Showing posts with label Chemistry and other stories. Show all posts
Showing posts with label Chemistry and other stories. Show all posts

Saturday, May 17, 2008

Begin in the Middle!


A look at Ron Rash’s new collection of fiction, Chemistry and Other Stories

Book Review by Lonnie Busch

In Chemistry and Other Stories, Ron Rash’s most recent collection of short stories from Picador, Rash does exactly what Aristotle suggested to young writers over 2000 years ago; he starts his stories in medias res—“In the middle of things.” Aristotle knew that for a story to be successful, it had to focus on the main conflict immediately. Rash executes Aristotle’s idea flawlessly in this fine collection.

The spring my father spent three weeks at Broughton Hospital, he came back to my mother and me pale and disoriented, two pill bottles clutched in his right hand as we made our awkward reunion in the hospital lobby. So begins “Chemistry,” the title story of Rash’s collection. Rash drops the reader in the middle of things by cutting to the heart of the conflict in the first sentence. He follows “Chemistry” with “Last Rite.”—When the sheriff stepped onto her porch, he carried his hat in his hands, so she knew Elijah was dead.

If you study Rash’s lead-ins closely, you’ll see a pattern emerge; Rash always starts with characters—characters at the edge of peril, conflict, or confusion, characters with their bare toes curled over the precipice of change. Lately, it seems, fiction in some of the finest literary journals attempts to entice readers into its fictional web with initial offerings no more challenging than weather reports, bird nests, and hammered metal bells. Rash understands the structure of effective storytelling and how to imbue a tale with urgency. He starts so precisely, it’s hard to imagine his stories could begin anywhere other than where they do. His lead sentence always elicits questions and evokes mystery. Once his story’s in full swing, Rash sketches in supporting events and backstory with the deft of a magician, never releasing the spell he casts with his initial image.

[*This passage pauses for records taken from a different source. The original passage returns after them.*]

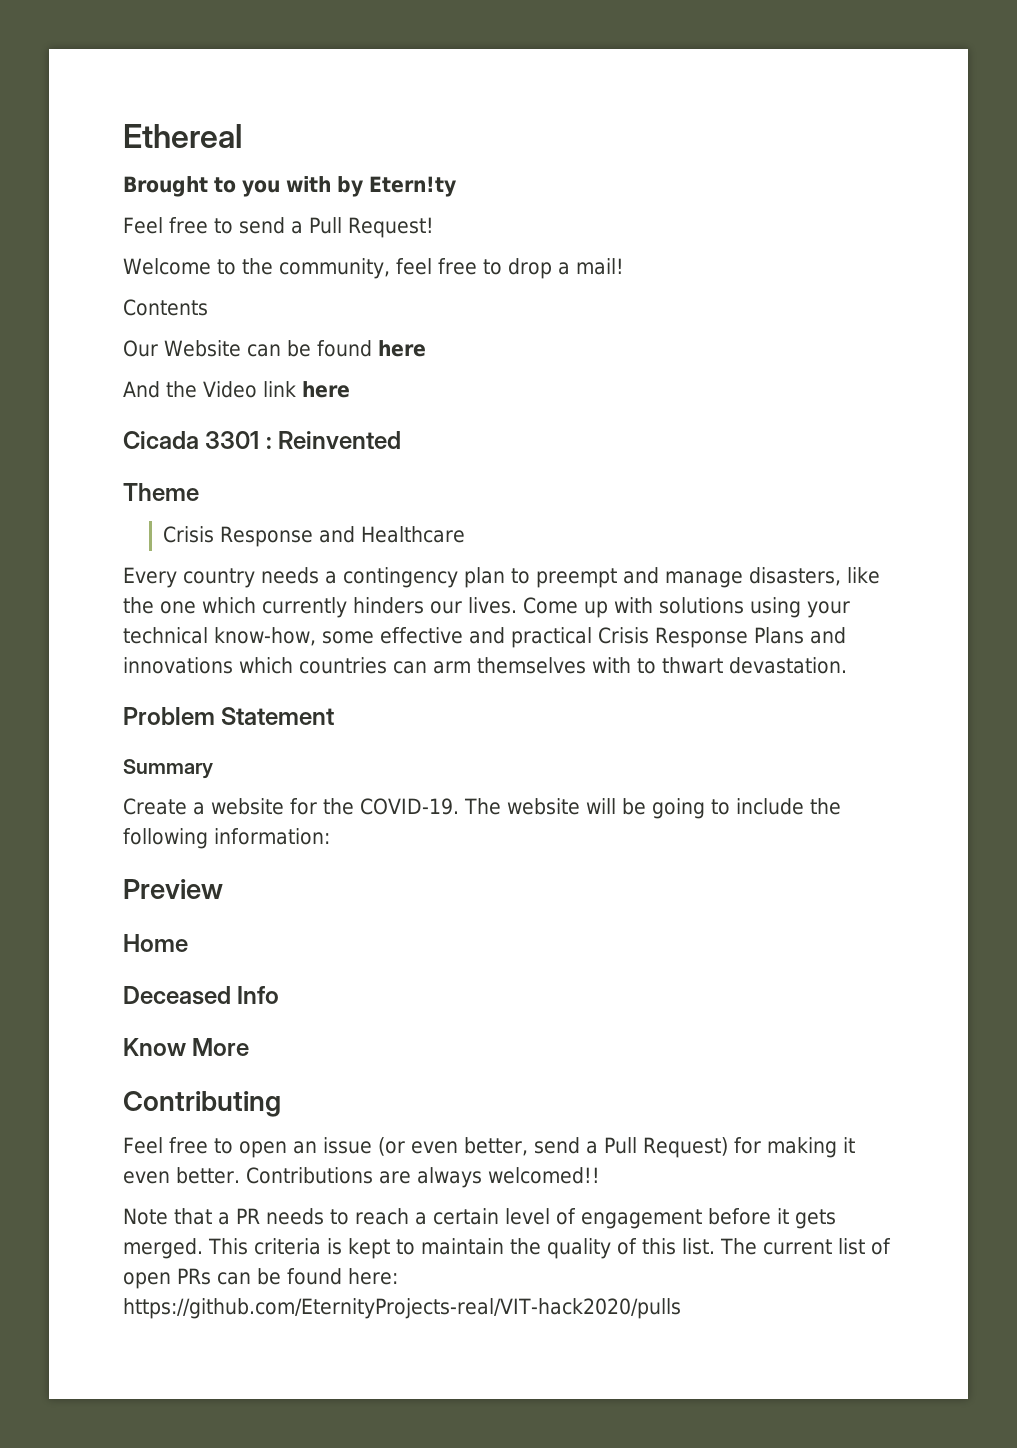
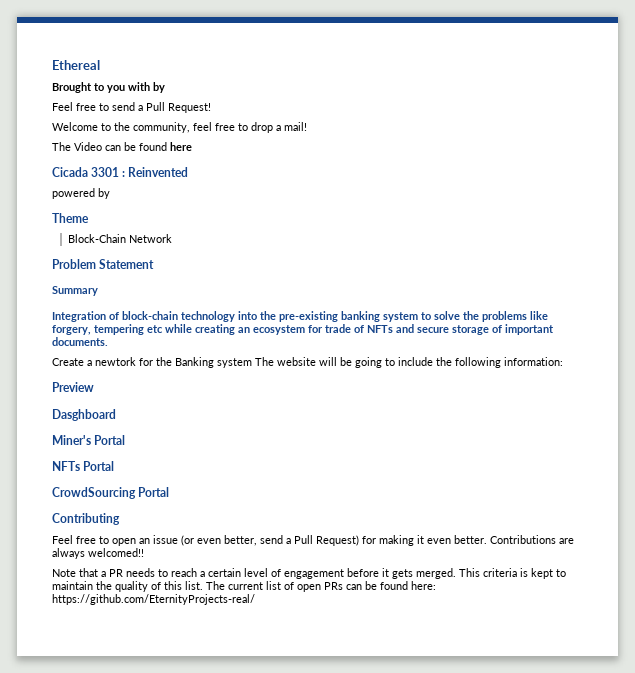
[369,176,456,197] Etern!ty -> (165, 87) none
[123,299,208,316] [123,340,241,357] Contents // Our Website -> [52,142,102,151] The Video
[123,381,350,398] // And the Video link here -> (192, 146) none
(402, 440) none -> [52,188,110,199] // powered by
[163,526,466,547] [123,567,880,588] [123,597,850,618] [123,627,846,648] [123,657,847,674] [123,707,335,725] [123,759,213,779] Crisis Response and Healthcare // Every country needs a contingency plan to preempt and manage disasters, like the one which currently hinders our lives. Come up with solutions using your technical know-how, some effective and practical Crisis Response Plans and innovations which countries can arm themselves with to thwart devastation. // Problem Statement // Summary -> [67,234,172,243] [52,259,155,269] [52,286,98,296] [52,311,548,322] [52,324,554,335] [52,337,108,346] Block-Chain Network // Problem Statement // Summary // Integration of block-chain technology into the pre-existing banking system to solve the problems like forgery, tempering etc while creating an ecosystem for trade of NFTs and secure storage of important documents.
[211,798,284,815] website -> [95,357,136,366] newtork
[360,798,459,815] COVID-19. -> [175,357,252,368] Banking system
[123,934,188,952] [123,986,280,1005] [123,1038,250,1056] Home // Deceased Info // Know More -> [52,409,116,421] [52,435,126,445] [52,461,115,471] [52,487,170,499] Dasghboard // Miner's Portal // NFTs Portal // CrowdSourcing Portal
[123,1298,681,1319] https://github.com/EternityProjects-real/VIT-hack2020/pulls -> [52,594,255,605] https://github.com/EternityProjects-real/

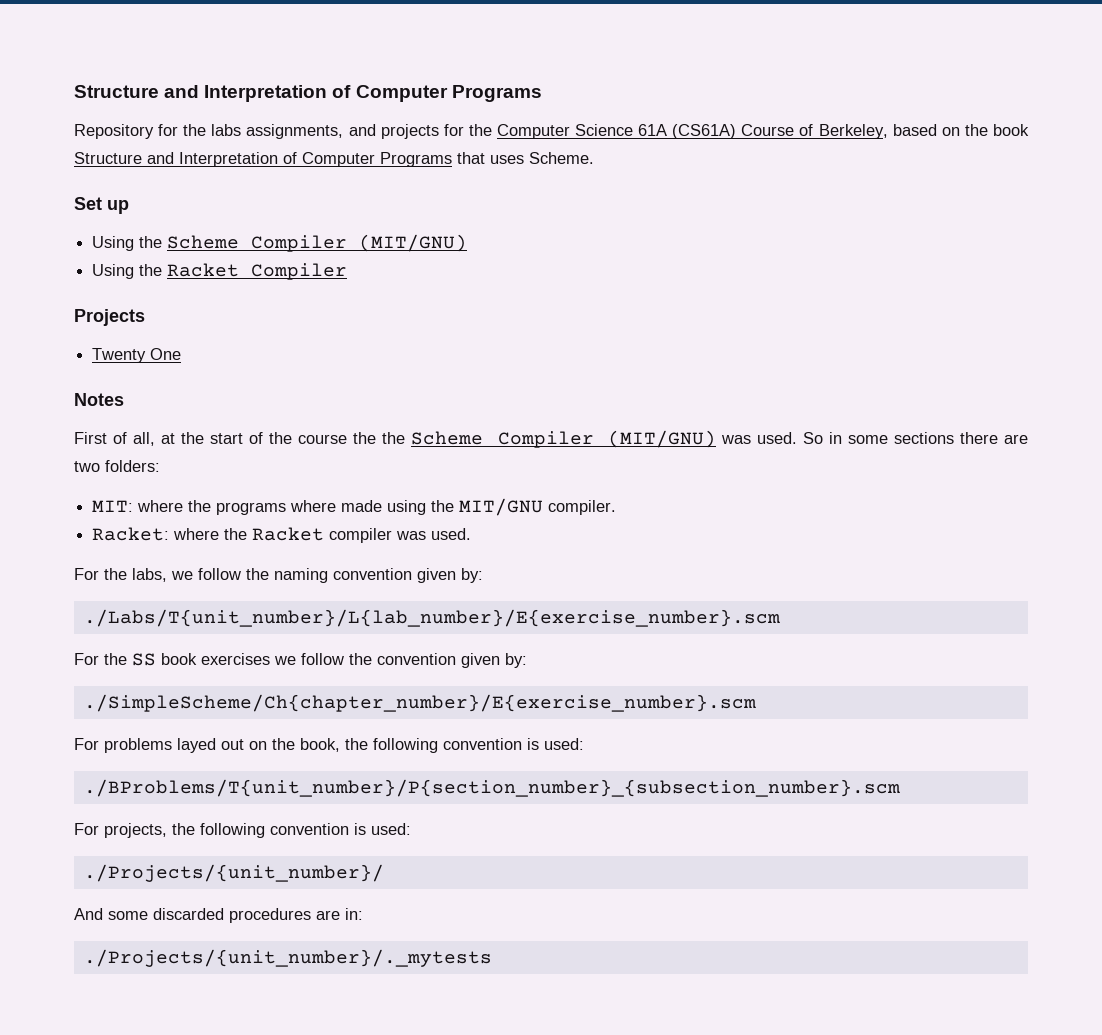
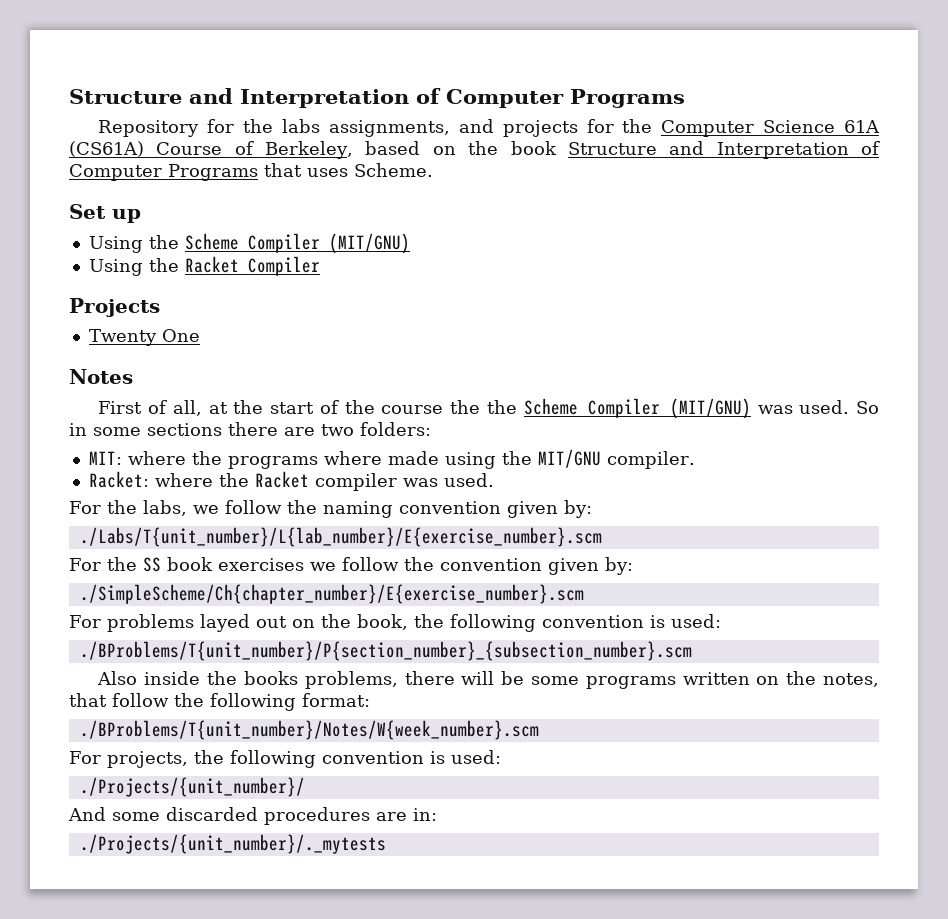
(900, 788) none -> [97,671,880,689] [69,693,370,711] [79,720,539,740] // Also inside the books problems, there will be some programs written on the notes, that follow the following format: // ./BProblems/T{unit_number}/Notes/W{week_number}.scm

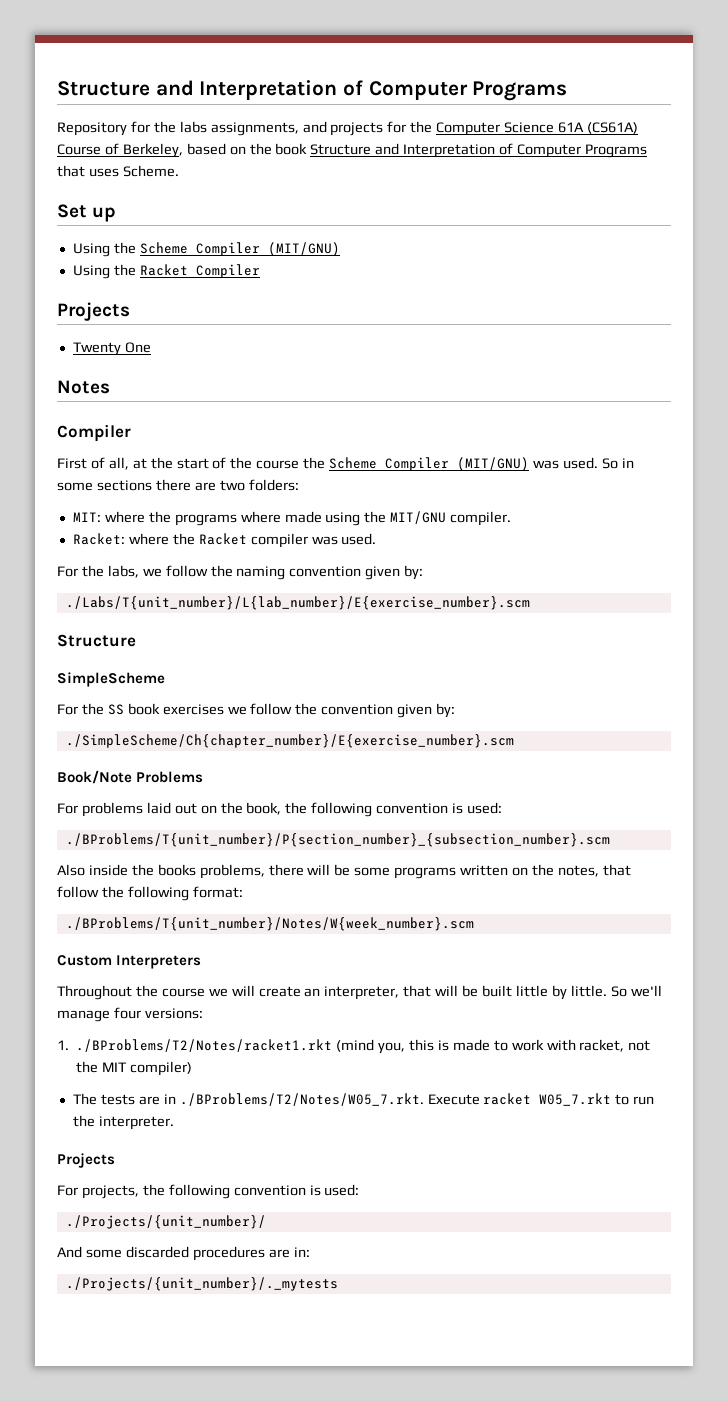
(133, 376) none -> [57,424,131,442] // Compiler
[486,400,517,414] the -> (326, 463) none
(602, 537) none -> [57,634,136,647] [57,672,165,687] // Structure // SimpleScheme
(584, 594) none -> [57,770,204,784] // Book/Note Problems
[199,614,250,632] layed -> [146,802,171,814] laid
(539, 730) none -> [57,955,202,969] [57,985,662,1000] [57,1007,203,1022] [57,1039,651,1054] [76,1061,193,1076] [72,1093,655,1106] [72,1115,174,1130] [57,1153,115,1168] // Custom Interpreters // Throughout the course we will create an interpreter, that will be built little by little. So we'll manage four versions: // 1. ./BProblems/T2/Notes/racket1.rkt (mind you, this is made to work with racket, not the MIT compiler) // The tests are in ./BProblems/T2/Notes/W05_7.rkt. Execute racket W05_7.rkt to run the interpreter. // Projects

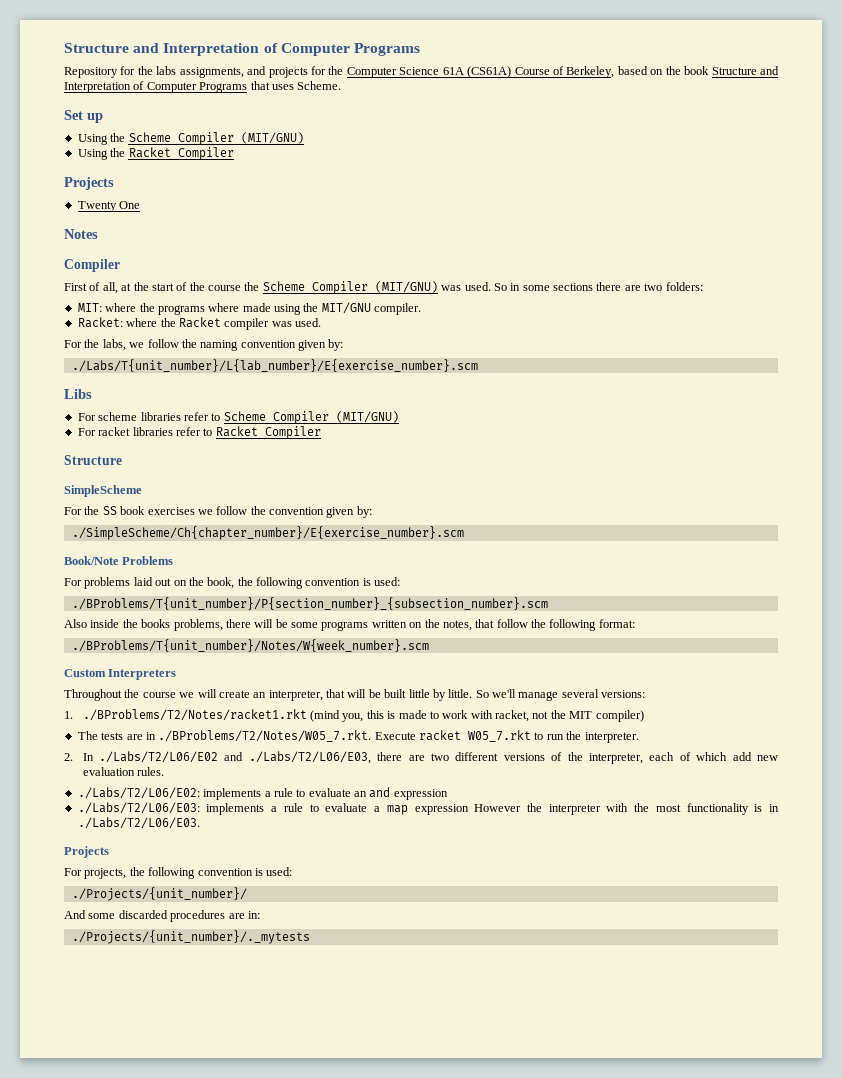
(530, 603) none -> [64,389,92,399] [77,411,399,424] [77,426,321,439] // Libs // For scheme libraries refer to Scheme Compiler (MIT/GNU) // For racket libraries refer to Racket Compiler
[113,1007,141,1019] four -> [561,689,599,698] several
(174, 1123) none -> [64,751,778,764] [82,767,165,776] [77,787,448,800] [77,802,780,815] [77,817,200,829] // 2. In ./Labs/T2/L06/E02 and ./Labs/T2/L06/E03, there are two different versions of the interpreter, each of which add new evaluation rules. // ./Labs/T2/L06/E02: implements a rule to evaluate an and expression // ./Labs/T2/L06/E03: implements a rule to evaluate a map expression However the interpreter with the most functionality is in ./Labs/T2/L06/E03.

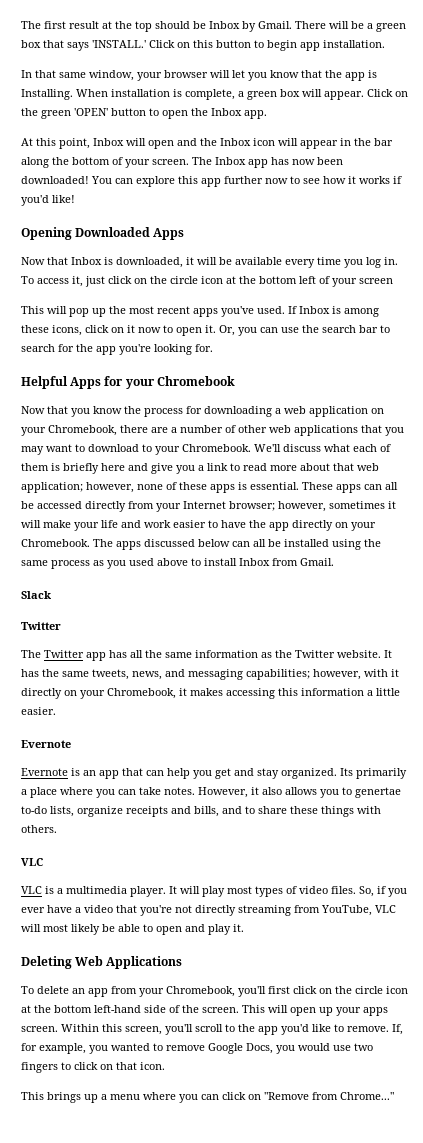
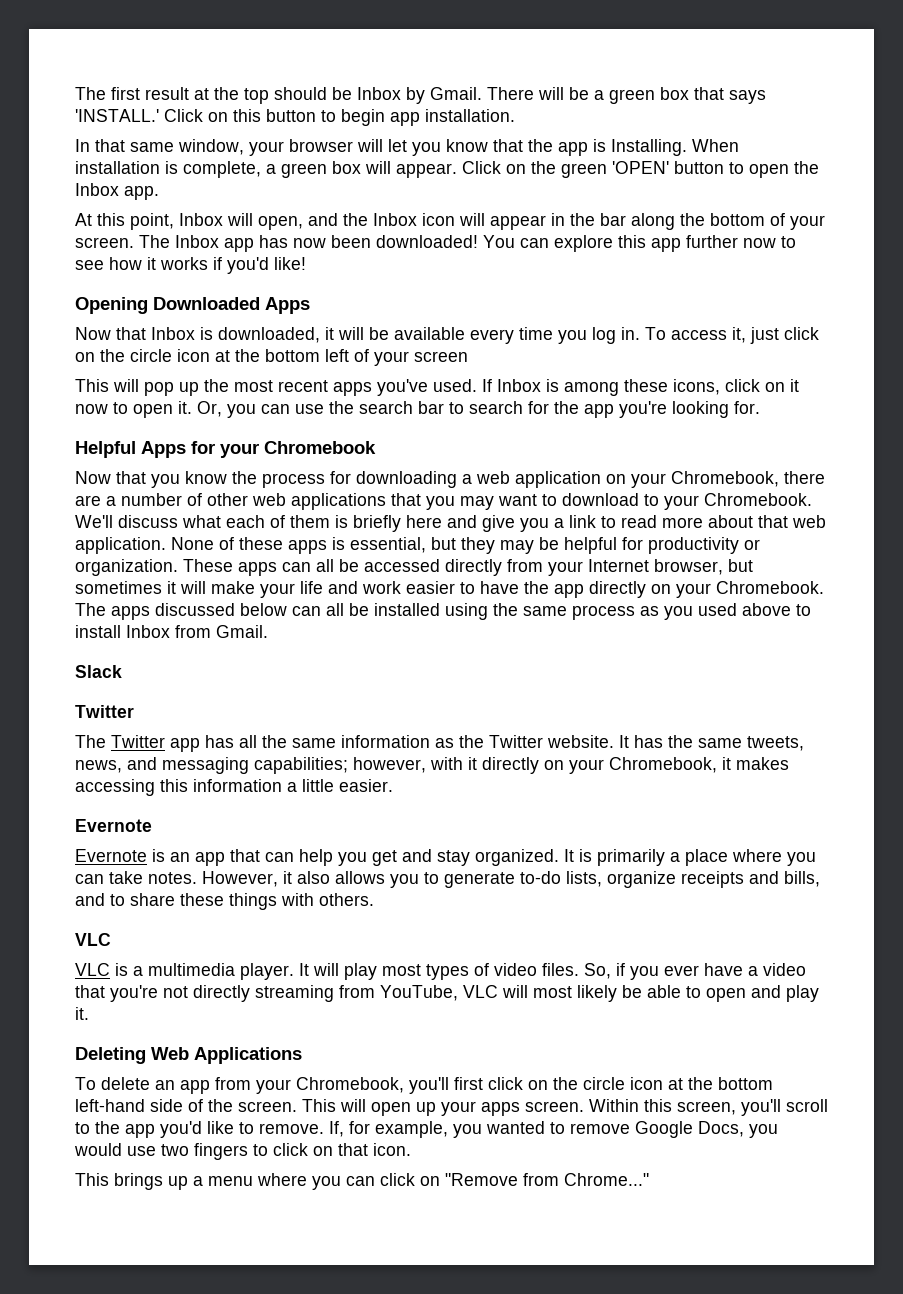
[148,140,174,149] open -> [258,216,303,230] open,
[21,482,163,493] application; however, none -> [75,537,214,554] application. None
[250,482,299,490] essential. -> [350,537,760,554] [75,559,178,576] essential, but they may be helpful for productivity or organization.
[229,501,326,512] browser; however, -> [654,559,753,575] browser, but
[340,768,353,776] Its -> [564,849,592,862] It is
[355,787,401,798] genertae -> [444,872,515,888] generate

I met Lee Ann McIntyre on a date suggested by my wife. From Rash’s story, “Honesty.” How can bird nests and metal bells possibly compete with lead-ins like these? Or the first sentence of “Dangerous Love.”—When Ricky threw his knife and the blade tore my blouse and cut into flesh eight inches from my heart, it was certain as the blood trickling down my arm that something in our relationship had gone wrong. This is powerful writing and exquisite storytelling. Let’s not forget, Rash is also a poet. He knows about economy of language and writes like he has to pay for each and every word out of his own pocket. John Gardner, author of October Light, Mickelsson’s Ghost, and many other titles, once remarked that every line of poetry should be “red meat.” Rash obviously knows to stick to the main course, serving it up hot from the inception.

When Pemberton returned to the North Carolina mountains after four months in Boston settling his father’s estate, among those waiting on the train platform was a woman pregnant with Pemberton’s child. From “Pemberton’s Bride.”

Like a riptide, Rash’s openings sweep the reader into the story, making compelling promises to his audience, and delivering on those promises each and every time. These aren’t tricks, or slight of pen; this is solid storytelling at its best. After the second time his hardware store had been robbed, both times at night, Marshall Vaughn bought a pistol. That from “Deep Gap,” and this from Rash’s O. Henry Award winning short story, “Speckled Trout.”—Lanny came upon the marijuana plants while fishing Caney Creek. This, like many of the other beginnings in this collection, is simply elegant and astonishingly provocative. Chemistry and Other Stories is undoubtedly one of the most enjoyable collections I’ve read in a long time, and could serve as a valuable primer for new writers and veterans alike, a precious reminder of how powerful story beginnings can be.